Sunstein, who was administrator of the White House Office of Information and Regulatory Affairs, contends in the book that the revolution—made possible by experts who answer difficult questions of fact—both increases welfare and respects individual autonomy. Some of the facts may seem cold, such as calculating the value of human life in order to assess the benefits of regulation, yet are often necessary to make choices that benefit a large population.

For areas where people perceive the possibility of serious harm, such as the environment, privacy and national security, they may embrace the “precautionary principle,” a willingness to incur costs because it is better to be safe than sorry. But Sunstein writes that precautions themselves can create risks. Instead, he says we should avoid gratuitous costs (for example, regulation that may save a small number of lives while costing more than a billion dollars), illicit grounds (such as using surveillance on people because of their political views) and using worst cases to drive policy.

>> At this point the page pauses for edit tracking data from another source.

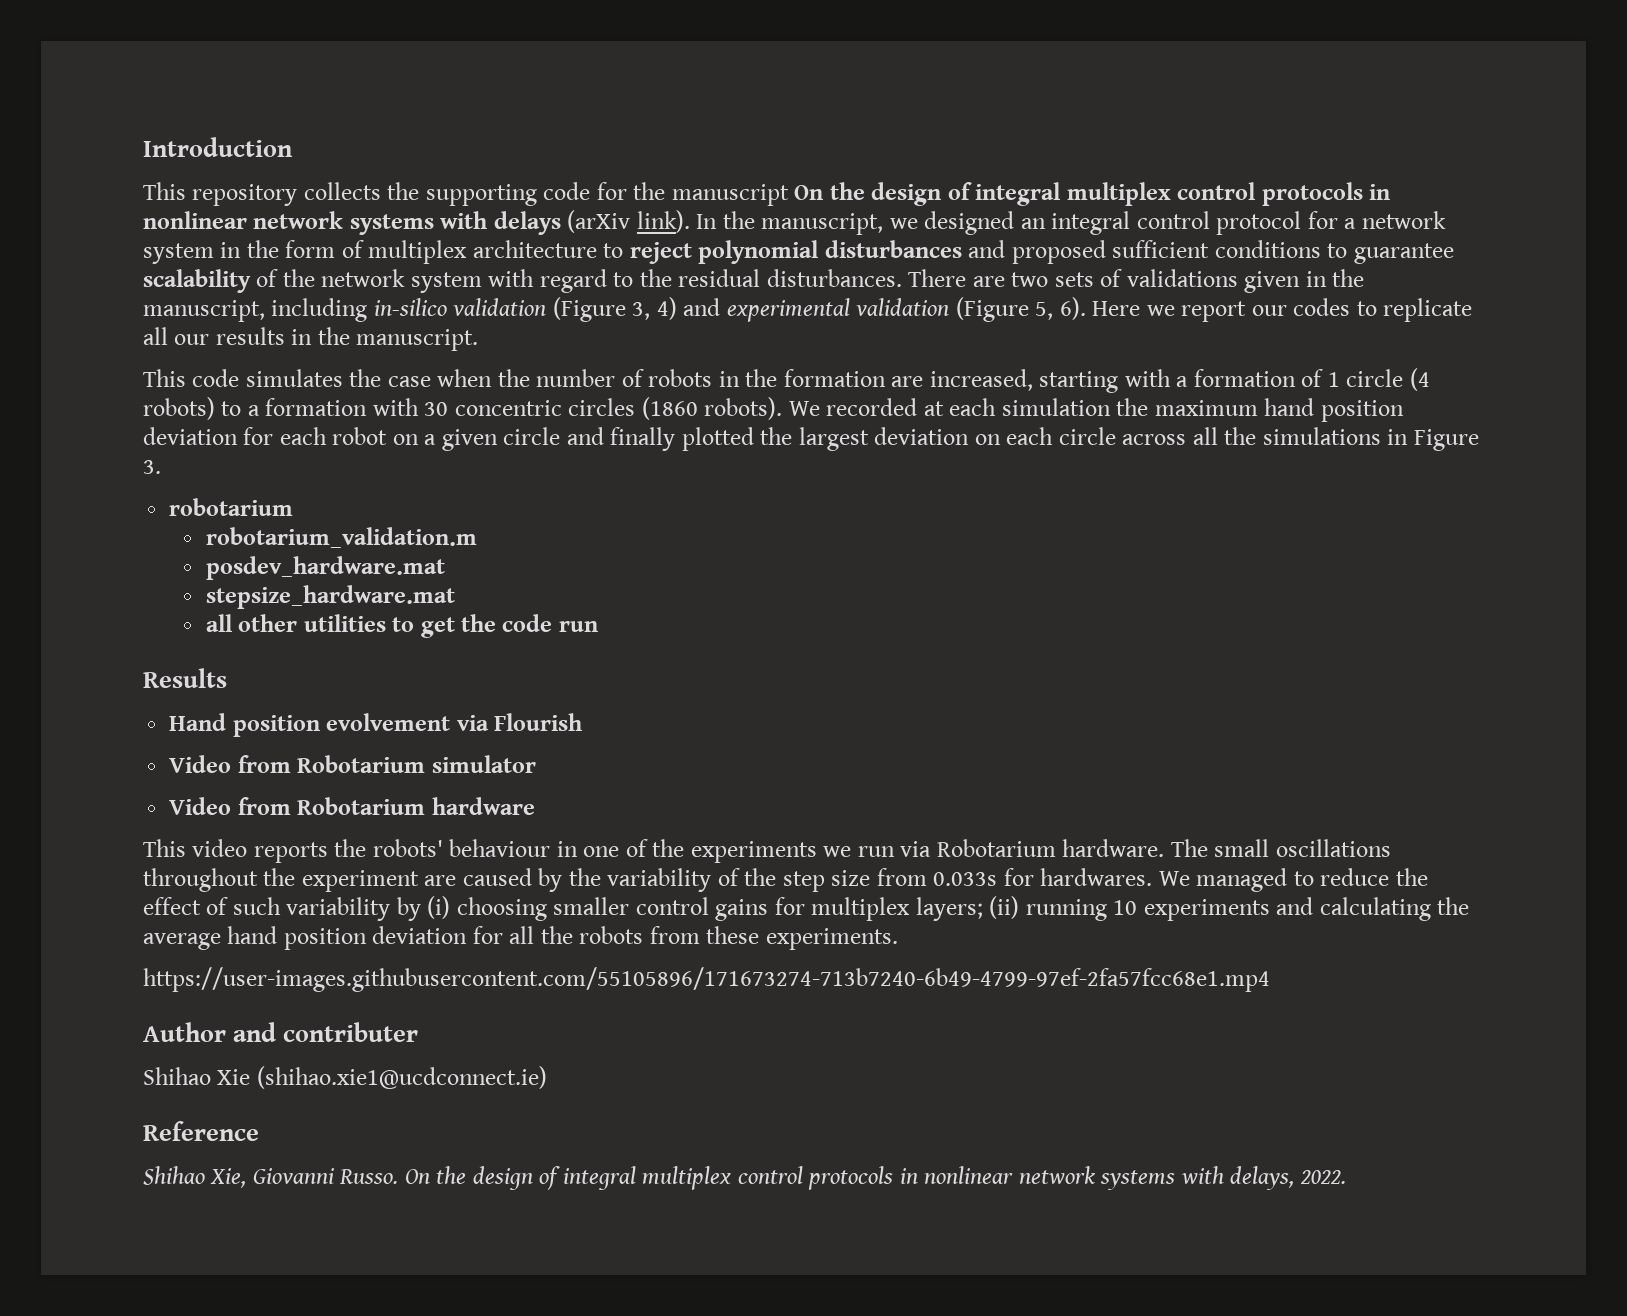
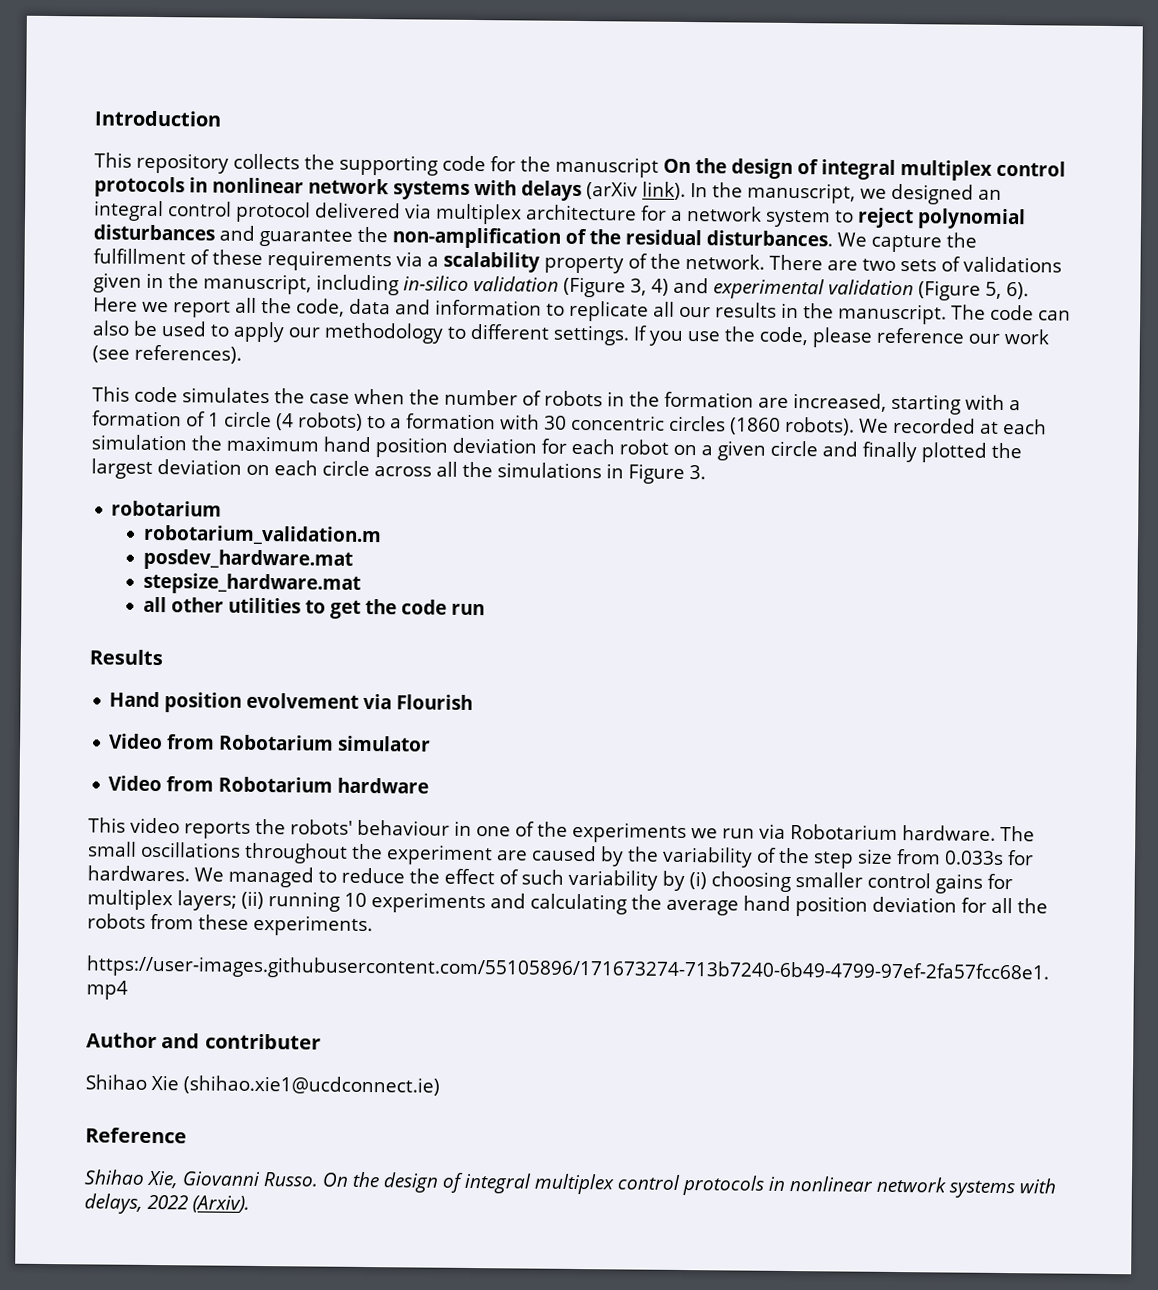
[1307,211,1446,229] [143,240,597,264] for a network system in the form of multiplex architecture -> [315,202,831,228] delivered via multiplex architecture for a network system
[1011,240,1454,264] [143,269,902,293] proposed sufficient conditions to guarantee scalability of the network system with regard to the residual disturbances. -> [259,226,977,253] [93,248,765,274] guarantee the non-amplification of the residual disturbances. We capture the fulfillment of these requirements via a scalability property of the network.
[1251,298,1351,316] our codes -> [235,297,542,317] all the code, data and information
(479, 340) none -> [951,304,1071,321] [92,320,1049,348] [92,344,242,364] The code can also be used to apply our methodology to different settings. If you use the code, please reference our work (see references).
[1299,1170,1346,1184] 2022. -> [147,1194,250,1213] 2022 (Arxiv).

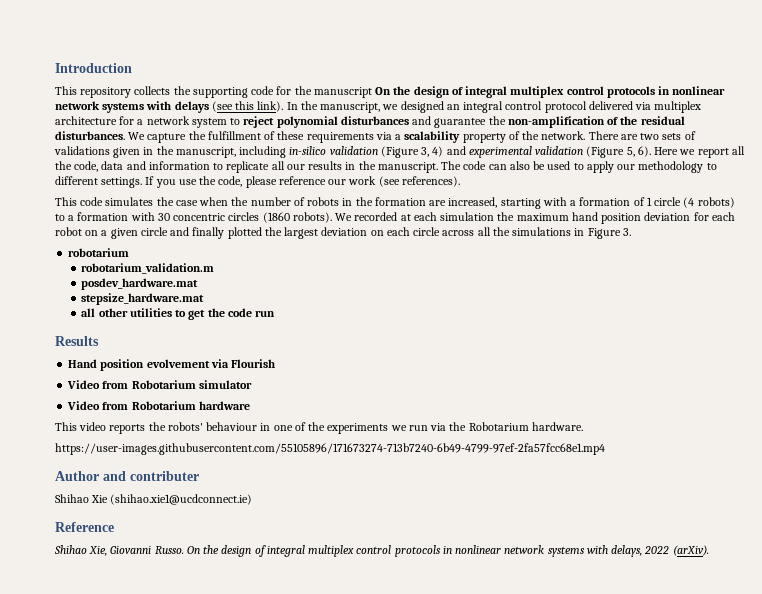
[586,181,638,200] (arXiv -> [211,101,255,112] (see this
(786, 831) none -> [449,422,467,431] the
[1000,825,1035,842] [87,841,1034,869] [87,865,1013,894] [87,889,1048,917] [87,913,373,937] The small oscillations throughout the experiment are caused by the variability of the step size from 0.033s for hardwares. We managed to reduce the effect of such variability by (i) choosing smaller control gains for multiplex layers; (ii) running 10 experiments and calculating the average hand position deviation for all the robots from these experiments. -> (583, 426) none
[192,1195,250,1213] (Arxiv). -> [672,545,709,556] (arXiv).

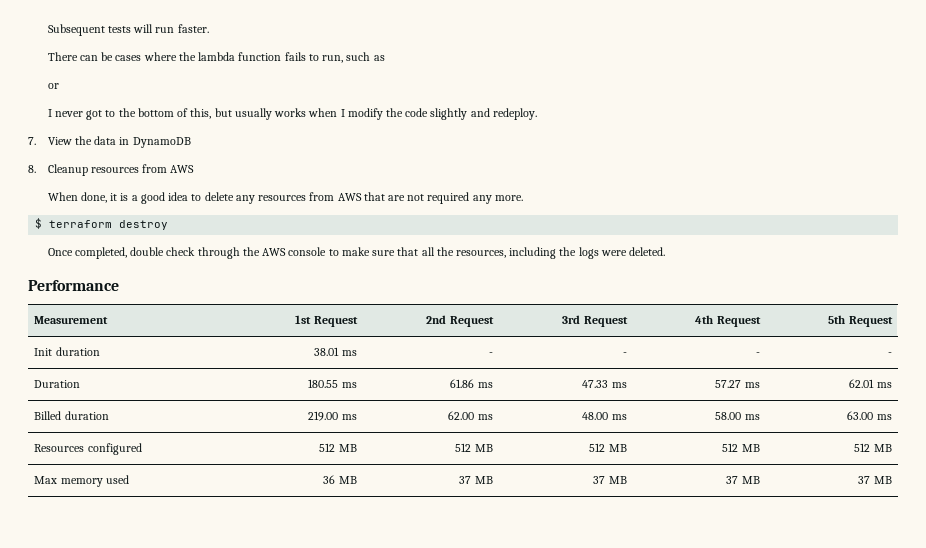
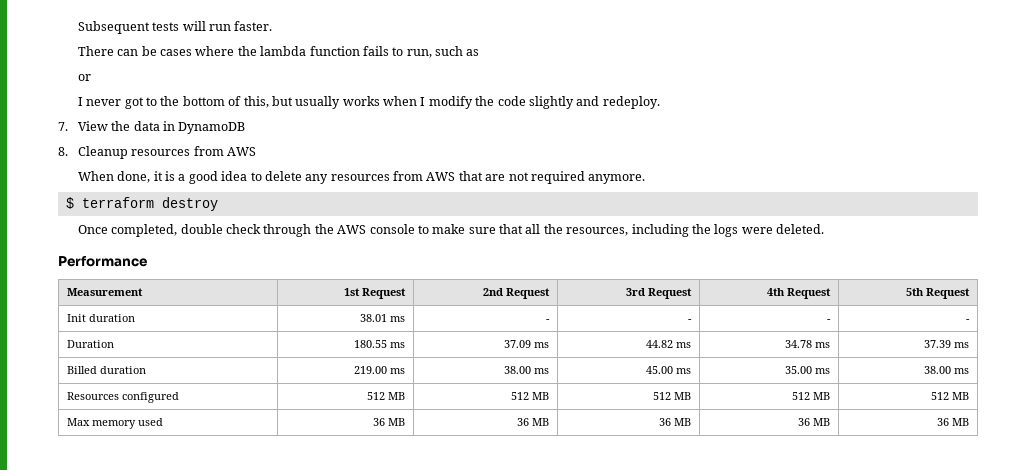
[472,195,523,204] any more. -> [588,174,646,184] anymore.
[450,379,493,388] [582,380,627,388] [715,380,760,388] [849,379,875,388] 61.86 ms | 47.33 ms | 57.27 ms | 62.01 -> [503,340,549,348] [645,340,691,348] [784,340,830,348] [923,340,951,348] 37.09 ms | 44.82 ms | 34.78 ms | 37.39
[448,411,493,420] [582,412,627,420] [715,412,760,420] [847,411,874,420] 62.00 ms | 48.00 ms | 58.00 ms | 63.00 -> [503,366,549,374] [645,366,691,374] [784,366,830,374] [923,366,951,374] 38.00 ms | 45.00 ms | 35.00 ms | 38.00
[459,476,493,484] [593,476,627,484] [726,476,760,484] [858,476,871,484] 37 MB | 37 MB | 37 MB | 37 -> [516,418,549,426] [658,418,691,426] [797,418,830,426] [936,418,949,426] 36 MB | 36 MB | 36 MB | 36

Sunstein celebrates a “technocratic conception of democracy,” in which government officials focus on “the magnitude of relevant events, with lots of numbers.” That would mean an official who believes in environmental regulation would eschew one that costs a lot of money and provides limited benefits, just as someone who dislikes regulation would embrace one that prevents premature deaths at limited costs. He acknowledges that a cost-benefit analysis can’t provide total insight into improving human welfare, which should be the ultimate goal of public policy. At the same time, cost-benefit analysis has been extremely successful in saving lives and money, he writes, even if the revolution isn’t finished.